Based on the results we got back from the machines we noticed that the R910 was slower than the R610, by about 30%. Coincidentally the actual performance of the R910 with SQL was about 30% worse than the R610, so the numbers matched up. It was clear that the size of our workload benefited from faster cores with a decent capacity than slower cores with a larger capacity. So we attached the DAS to the old server, and the other server is used as a Hyper V host, which Ops were very happy about as they thought they were going to get the older machine, with less cores and RAM. We felt that maybe the extra L3 cache would have helped for a data warehouse workload, and maybe for heavier loads this would hlep, but again for our workload we’d need a processor with a faster clock speed than larger cache at this juncture. If we were to upgrade now, we’d stick with a two socket server, and if I had the luxury to test, I’d start with the Xeon E5-2690, which has eight-cores plus hyper-threading clocked at 2.90GHz (Turbo Boost at 3.8GHz), and the L3 cache set at 20MB: same amount of cores for licencing, faster clock and larger L3 cache.
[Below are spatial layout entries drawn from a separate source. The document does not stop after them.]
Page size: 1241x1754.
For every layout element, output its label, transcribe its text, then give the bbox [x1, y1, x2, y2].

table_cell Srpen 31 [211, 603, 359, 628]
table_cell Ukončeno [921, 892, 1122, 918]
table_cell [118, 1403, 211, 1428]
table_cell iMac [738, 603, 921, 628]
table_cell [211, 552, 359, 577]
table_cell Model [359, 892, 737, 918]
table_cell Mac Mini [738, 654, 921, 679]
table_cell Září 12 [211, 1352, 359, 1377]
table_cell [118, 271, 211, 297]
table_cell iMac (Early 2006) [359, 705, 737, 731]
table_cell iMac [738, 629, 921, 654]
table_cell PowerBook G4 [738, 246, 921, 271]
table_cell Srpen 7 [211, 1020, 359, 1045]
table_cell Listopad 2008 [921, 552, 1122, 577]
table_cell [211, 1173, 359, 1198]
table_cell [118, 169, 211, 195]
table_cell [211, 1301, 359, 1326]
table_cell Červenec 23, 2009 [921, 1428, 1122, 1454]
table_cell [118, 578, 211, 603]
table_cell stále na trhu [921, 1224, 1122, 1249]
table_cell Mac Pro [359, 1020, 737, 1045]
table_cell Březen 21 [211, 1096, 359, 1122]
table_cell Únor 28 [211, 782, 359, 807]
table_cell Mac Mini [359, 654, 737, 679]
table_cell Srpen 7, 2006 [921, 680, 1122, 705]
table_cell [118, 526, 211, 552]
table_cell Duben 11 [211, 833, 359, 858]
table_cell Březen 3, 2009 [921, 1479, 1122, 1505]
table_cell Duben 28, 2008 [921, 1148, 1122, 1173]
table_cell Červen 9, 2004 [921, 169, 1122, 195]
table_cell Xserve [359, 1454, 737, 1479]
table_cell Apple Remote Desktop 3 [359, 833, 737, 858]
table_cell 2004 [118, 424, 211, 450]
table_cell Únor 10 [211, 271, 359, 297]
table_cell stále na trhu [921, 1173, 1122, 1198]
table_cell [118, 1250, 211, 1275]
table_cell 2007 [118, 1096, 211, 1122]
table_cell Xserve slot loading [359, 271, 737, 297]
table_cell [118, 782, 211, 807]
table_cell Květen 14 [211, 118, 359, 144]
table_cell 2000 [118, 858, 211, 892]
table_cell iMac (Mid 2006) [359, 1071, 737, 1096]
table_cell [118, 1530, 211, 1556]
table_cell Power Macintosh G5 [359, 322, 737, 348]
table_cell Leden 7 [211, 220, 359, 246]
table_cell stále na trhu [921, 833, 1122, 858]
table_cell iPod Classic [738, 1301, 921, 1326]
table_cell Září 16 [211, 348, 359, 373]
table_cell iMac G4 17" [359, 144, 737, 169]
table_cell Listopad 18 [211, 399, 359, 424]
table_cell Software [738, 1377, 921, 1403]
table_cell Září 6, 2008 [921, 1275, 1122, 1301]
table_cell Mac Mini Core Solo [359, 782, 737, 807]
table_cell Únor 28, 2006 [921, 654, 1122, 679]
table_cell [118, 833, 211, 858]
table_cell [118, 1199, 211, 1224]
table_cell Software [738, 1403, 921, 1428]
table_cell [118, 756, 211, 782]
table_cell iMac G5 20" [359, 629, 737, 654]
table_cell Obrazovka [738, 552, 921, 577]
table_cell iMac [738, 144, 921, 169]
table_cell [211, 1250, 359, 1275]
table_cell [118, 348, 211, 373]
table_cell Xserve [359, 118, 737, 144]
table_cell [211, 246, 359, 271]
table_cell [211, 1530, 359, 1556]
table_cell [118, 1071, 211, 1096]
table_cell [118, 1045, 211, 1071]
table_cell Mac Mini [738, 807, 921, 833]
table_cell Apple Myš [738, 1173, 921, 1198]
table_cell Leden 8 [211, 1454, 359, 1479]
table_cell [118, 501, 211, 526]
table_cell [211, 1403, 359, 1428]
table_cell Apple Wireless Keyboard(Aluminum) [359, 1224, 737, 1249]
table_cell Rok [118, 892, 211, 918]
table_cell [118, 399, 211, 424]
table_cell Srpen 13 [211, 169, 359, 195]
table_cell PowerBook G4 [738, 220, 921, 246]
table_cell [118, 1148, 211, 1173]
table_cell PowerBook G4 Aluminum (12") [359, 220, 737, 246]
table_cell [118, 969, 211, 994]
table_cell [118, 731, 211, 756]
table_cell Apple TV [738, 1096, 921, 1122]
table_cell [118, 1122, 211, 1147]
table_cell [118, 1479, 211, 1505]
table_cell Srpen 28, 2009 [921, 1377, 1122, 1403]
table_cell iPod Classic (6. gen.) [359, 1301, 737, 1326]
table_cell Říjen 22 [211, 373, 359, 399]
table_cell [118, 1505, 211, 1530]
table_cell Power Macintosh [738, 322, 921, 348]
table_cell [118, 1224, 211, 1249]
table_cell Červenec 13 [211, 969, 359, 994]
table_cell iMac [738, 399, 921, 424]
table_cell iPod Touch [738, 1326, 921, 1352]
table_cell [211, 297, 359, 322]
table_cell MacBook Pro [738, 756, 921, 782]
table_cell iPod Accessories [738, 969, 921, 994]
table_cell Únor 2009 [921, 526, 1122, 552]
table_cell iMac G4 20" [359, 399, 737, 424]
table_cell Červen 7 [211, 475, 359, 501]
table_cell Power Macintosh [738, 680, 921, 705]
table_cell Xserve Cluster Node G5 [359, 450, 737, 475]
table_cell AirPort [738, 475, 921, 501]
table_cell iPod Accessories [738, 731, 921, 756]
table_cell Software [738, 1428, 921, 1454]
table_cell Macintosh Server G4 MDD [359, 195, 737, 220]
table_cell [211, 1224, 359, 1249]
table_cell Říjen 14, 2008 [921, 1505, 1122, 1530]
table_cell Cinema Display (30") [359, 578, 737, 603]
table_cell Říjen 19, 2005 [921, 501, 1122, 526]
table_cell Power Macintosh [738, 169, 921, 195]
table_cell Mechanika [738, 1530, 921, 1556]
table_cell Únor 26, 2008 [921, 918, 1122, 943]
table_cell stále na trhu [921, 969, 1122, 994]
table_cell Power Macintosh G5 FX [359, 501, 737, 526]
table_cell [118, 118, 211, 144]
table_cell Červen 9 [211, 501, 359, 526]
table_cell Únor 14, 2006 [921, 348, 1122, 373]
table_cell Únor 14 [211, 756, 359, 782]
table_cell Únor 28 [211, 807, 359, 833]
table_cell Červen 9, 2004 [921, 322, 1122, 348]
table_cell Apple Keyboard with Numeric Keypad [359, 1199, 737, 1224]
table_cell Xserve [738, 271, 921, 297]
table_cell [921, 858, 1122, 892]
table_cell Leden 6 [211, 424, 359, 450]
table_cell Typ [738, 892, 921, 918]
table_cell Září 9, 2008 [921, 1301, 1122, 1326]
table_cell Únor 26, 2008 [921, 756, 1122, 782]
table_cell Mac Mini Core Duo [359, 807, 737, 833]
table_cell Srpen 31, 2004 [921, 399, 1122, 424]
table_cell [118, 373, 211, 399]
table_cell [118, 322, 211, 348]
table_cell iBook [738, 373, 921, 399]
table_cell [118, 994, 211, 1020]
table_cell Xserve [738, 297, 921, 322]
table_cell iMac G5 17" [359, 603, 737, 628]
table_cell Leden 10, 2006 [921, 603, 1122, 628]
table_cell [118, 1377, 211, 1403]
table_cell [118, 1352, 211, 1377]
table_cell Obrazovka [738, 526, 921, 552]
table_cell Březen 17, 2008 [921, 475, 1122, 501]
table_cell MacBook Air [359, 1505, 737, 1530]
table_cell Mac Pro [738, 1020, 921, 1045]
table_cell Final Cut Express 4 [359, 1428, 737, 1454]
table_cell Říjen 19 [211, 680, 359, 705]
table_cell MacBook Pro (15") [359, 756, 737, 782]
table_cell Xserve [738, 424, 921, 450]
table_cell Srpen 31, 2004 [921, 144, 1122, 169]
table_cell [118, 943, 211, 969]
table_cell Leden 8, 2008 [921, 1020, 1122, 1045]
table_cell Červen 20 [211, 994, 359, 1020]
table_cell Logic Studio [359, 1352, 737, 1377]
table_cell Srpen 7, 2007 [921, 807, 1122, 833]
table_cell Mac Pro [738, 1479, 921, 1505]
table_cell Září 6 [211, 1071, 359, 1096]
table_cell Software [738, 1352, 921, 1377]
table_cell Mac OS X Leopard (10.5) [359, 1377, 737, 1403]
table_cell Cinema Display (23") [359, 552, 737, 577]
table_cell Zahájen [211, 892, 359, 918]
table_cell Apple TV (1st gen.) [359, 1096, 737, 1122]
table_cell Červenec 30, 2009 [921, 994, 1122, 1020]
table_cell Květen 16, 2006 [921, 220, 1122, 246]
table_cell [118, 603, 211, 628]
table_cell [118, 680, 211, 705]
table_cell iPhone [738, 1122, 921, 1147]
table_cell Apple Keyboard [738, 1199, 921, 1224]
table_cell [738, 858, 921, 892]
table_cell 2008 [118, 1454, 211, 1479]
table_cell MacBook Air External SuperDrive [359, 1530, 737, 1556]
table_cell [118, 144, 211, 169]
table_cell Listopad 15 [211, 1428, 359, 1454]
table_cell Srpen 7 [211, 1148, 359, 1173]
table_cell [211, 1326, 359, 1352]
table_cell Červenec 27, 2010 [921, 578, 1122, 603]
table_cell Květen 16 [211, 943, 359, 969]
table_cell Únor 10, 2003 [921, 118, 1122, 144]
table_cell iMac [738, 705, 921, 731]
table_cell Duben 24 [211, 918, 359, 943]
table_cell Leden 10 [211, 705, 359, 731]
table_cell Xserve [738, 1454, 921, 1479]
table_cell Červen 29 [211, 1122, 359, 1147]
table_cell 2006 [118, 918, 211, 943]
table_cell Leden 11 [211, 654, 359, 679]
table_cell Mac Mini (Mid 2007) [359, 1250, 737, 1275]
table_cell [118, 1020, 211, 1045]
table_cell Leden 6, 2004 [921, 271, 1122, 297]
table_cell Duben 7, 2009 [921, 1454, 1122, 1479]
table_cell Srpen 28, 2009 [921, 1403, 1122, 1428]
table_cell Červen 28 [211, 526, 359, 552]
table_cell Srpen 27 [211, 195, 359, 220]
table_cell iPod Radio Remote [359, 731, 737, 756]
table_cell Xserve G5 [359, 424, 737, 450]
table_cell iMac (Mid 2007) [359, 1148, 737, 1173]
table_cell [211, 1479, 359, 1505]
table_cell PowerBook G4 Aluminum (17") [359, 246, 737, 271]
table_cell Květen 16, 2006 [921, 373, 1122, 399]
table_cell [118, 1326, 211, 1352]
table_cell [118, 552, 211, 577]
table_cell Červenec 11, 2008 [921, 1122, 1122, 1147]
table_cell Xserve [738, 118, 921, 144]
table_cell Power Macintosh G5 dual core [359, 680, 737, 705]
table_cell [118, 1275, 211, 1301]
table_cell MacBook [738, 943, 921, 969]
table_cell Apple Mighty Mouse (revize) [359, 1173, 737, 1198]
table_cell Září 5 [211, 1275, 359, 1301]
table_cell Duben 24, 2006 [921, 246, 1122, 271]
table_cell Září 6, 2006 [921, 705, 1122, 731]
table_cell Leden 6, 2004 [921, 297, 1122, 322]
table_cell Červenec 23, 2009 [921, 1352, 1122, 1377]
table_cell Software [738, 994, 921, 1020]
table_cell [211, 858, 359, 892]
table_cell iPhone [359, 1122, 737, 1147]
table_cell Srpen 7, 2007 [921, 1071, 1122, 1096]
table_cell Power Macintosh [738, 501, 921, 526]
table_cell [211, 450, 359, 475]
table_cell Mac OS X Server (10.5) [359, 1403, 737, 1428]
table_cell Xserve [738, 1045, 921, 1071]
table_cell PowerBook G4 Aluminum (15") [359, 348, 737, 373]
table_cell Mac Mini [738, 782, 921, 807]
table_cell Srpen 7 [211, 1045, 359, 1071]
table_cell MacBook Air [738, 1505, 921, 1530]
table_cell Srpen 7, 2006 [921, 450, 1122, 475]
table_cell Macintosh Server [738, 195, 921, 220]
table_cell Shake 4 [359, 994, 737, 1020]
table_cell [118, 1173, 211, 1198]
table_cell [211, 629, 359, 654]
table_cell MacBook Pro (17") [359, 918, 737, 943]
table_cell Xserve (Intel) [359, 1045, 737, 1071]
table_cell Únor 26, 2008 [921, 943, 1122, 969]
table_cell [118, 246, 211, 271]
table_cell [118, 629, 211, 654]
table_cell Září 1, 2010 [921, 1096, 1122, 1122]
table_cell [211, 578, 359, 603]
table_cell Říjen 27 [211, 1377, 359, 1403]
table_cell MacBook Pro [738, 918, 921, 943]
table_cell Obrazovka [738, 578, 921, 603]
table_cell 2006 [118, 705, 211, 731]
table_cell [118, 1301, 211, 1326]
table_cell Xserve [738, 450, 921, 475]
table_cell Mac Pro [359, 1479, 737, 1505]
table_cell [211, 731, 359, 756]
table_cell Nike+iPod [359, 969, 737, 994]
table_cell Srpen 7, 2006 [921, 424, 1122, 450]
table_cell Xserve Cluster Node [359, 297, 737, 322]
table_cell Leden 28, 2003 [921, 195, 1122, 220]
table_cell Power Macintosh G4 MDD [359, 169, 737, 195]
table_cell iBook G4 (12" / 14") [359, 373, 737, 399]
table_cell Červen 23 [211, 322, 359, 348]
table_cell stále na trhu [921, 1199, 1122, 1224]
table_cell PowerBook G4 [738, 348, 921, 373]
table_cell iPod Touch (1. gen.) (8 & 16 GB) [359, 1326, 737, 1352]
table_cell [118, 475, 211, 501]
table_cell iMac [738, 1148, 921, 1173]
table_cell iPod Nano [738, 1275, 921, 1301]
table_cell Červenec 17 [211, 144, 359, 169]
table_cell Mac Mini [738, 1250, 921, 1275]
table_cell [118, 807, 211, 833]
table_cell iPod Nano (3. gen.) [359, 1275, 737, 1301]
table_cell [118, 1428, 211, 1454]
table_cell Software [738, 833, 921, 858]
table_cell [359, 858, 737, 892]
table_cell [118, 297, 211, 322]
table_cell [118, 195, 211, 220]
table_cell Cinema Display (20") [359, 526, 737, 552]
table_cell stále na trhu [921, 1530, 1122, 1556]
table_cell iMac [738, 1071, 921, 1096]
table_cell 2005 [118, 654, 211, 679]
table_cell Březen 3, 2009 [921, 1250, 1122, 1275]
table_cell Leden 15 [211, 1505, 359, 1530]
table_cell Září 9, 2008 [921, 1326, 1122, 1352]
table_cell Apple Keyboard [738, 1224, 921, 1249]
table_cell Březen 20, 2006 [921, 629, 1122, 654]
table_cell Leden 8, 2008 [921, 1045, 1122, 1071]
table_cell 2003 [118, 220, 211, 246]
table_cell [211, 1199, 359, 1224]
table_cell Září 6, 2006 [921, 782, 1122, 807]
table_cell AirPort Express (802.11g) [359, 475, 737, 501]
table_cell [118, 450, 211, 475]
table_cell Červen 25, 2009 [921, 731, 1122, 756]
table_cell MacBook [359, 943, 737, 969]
It was reassuring to find that article by Glenn Berry. After finding that the new box was slower we spent a lot of time going through the SQL configuration making sure that both were optimized (network packet size, max RAM settings, Hyper Threading enabled etc) and we were confident that both boxes were configured correctly.

I’m sure that for some people, 4 sockets is the way to go as a 2 socket machine couldn’t cope with the capacity of their workload. And for us, we assumed our workload would benefit from more cores. But it was clear from our findings that the current 2 Socket box with faster cores was better suited to our workload than a 4 socket behemoth. It also saved us a lot of money in terms of licensing as SQL Server Enterprise is licensing model is core based.